Les récentes manœuvres politiques de Hassouna Nasfi, secrétaire général de Machrou Tounes, pour se rapprocher du parti Qalb Tounes, ne sont pas du goût du président de son parti, Mohsen Marzouk, fortement opposé à une telle démarche. Nouvelles ruptures en vue ?
Par Imed Bahri
Il faut dire que, dans ses dernières manœuvres, Hassouna Nasfi agit davantage en tant que membre du bloc parlementaire de la Réforme nationale que comme secrétaire général de Machrou Tounes et qu’il mène désormais sa barque de manière unilatérale et sans concertation préalable avec les autres dirigeants de son parti.
Un front parlementaire, et plus si affinités
Bien que l’intéressé continue de démentir ses intentions de constituer une alliance avec le parti du magnat de la télévision Nabil Karoui, poursuivi en justice dans des affaires de fraude fiscale et de blanchiment d’argent, des bruits insistants parlent d’accords en cours entre les blocs de la Réforme nationale et de Qalb Tounes pour constituer sinon une alliance politique du moins un front parlementaire, et plus si affinités.
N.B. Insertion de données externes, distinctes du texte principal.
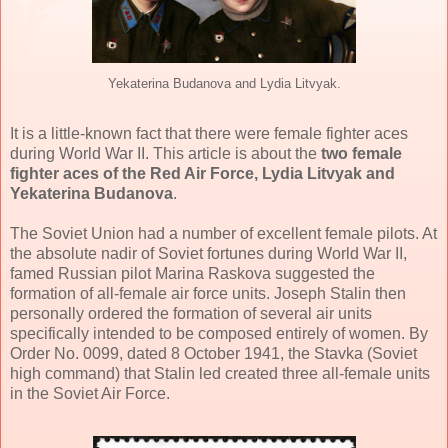
Yekaterina Budanova and Lydia Litvyak.
It is a little-known fact that there were female fighter aces
during World War II. This article is about the
two female
fighter aces of the Red Air Force, Lydia Litvyak and
Yekaterina Budanova
.
The Soviet Union had a number of excellent female pilots. At
the absolute nadir of Soviet fortunes during World War II,
famed Russian pilot Marina Raskova suggested the
formation of all-female air force units. Joseph Stalin then
personally ordered the formation of several air units
specifically intended to be composed entirely of women. By
Order No. 0099, dated 8 October 1941, the Stavka (Soviet
high command) that Stalin led created three all-female units
in the Soviet Air Force.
La tentation est si grande et la pente est si douce que M. Nasfi, une grande girouette devant l’Eternel, dont l’opportunisme est en passe de devenir l’unique qualité, se laisse bercer par le chant des sirènes et se voit déjà membre du gouvernement que Habib Jemli, candidat désigné du parti islamiste Ennahdha, est en train de composer, et qui, aux dernières nouvelles va comprendre des personnalités proches Qalb Tounes mais estampillées «indépendantes», comme M. Jemli prétend l’être lui-même vis-à-vis d’Ennahdha.
Tout cet empressement a de quoi susciter les suspicions de Mohsen Marzouk, qui a de bonnes raisons de redouter les conséquences de ce cavalier seul de son bras droit, qui semble aveuglé par son appétit du pouvoir et prêt à toutes les concessions voire les compromissions pour le satisfaire.
Les ambitions contrariées de M. Nasfi
Il faut dire que le passé pas très net de M. Nasfi ne plaide pas pour lui. Ancien dirigeant du Rassemblement constitutionnel démocratique (RCD), ancien parti au pouvoir sous la dictature de Ben Ali, l’homme a intégré le parti Nidaa Tounes fondé par Béji Caïd Essebsi, en 2012, en tant qu’ancien RCDiste. Entré à l’Assemblée des représentants du peuple (ARP) à l’issue des législatives de 2014 sous la bannière de ce parti, il n’a pas tardé à en démissionner pour rejoindre le groupe des dissidents conduits par Mohsen Marzouk et à intégrer Machrou Tounes, fondé par ce dernier en 2016. Mais après la cuisante défaite du Machrou aux législatives de 2019, M. Nasfi, l’un de ses rares rescapés au parlement, s’est retrouvé à l’étroit et, paradoxalement, ses ambitions s’en sont trouvées décuplées.
Aussi, et avec la formation du bloc parlementaire de la Réforme nationale avec des députés issus de divers autres partis minoritaires à l’Assemblée, dont il a été désigné président, le très ambitieux Nasfi s’est vu de nouveau pousser des ailes. Ne pouvant plus se suffire d’un rôle secondaire, ne se voit-il pas déjà en haut de l’affiche ? D’autant que deux perspectives s’offrent désormais à lui : devenir membre du gouvernement Jemli, qui cherche à brasser large pour éviter de composer un cabinet bicéphale Ennahdha- Qalb Tounes, et transformer la Coalition nationale en acteur politique de premier ordre. Et dans cette perspective, à laquelle M. Nasfi pense tous les matins en se rasant, Machrou Tounes risque de devenir sinon un handicap majeur du moins un frein.